### [Problem]
Look below. Copy each line that has "depth" in it.

(Stored items from a collection)
╔══

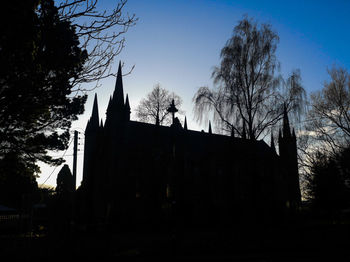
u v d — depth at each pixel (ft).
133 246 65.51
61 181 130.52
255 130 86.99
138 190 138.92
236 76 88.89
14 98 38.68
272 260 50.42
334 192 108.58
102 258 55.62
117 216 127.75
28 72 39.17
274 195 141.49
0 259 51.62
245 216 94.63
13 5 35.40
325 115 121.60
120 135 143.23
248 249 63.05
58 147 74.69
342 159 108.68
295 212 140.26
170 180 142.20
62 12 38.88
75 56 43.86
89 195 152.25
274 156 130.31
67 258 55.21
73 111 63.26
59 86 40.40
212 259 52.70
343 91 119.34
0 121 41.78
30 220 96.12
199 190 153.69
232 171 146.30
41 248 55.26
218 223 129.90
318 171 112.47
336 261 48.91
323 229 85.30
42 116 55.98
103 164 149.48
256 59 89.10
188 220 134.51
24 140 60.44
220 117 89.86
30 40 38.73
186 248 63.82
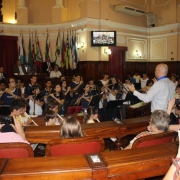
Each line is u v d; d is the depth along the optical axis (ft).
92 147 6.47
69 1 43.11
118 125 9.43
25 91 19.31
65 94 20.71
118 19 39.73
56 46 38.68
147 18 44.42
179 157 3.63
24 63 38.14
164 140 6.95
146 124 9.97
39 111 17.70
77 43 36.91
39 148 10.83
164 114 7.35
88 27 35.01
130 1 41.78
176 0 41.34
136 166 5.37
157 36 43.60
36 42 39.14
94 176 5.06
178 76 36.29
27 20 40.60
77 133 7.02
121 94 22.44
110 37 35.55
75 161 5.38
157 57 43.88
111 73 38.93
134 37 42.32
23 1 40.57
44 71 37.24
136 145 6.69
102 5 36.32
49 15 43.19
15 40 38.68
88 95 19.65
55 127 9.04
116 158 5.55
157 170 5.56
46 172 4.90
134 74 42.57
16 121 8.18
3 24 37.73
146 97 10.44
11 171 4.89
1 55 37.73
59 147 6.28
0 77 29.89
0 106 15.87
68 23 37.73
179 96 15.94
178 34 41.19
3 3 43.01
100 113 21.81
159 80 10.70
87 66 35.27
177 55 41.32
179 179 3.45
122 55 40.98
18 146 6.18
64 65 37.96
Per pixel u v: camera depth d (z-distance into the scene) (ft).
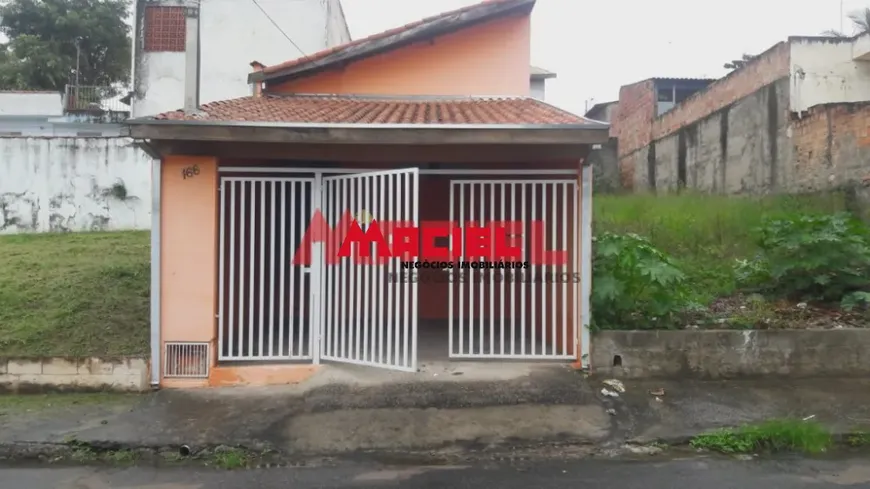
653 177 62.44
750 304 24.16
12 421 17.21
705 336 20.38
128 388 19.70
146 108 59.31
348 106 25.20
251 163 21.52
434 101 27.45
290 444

╚══

### [Final answer]
u v d — depth at each pixel (ft).
Each line is u v d; d is the depth along the optical axis (ft).
Per pixel u v: camera depth d (z-distance into the scene) (ft).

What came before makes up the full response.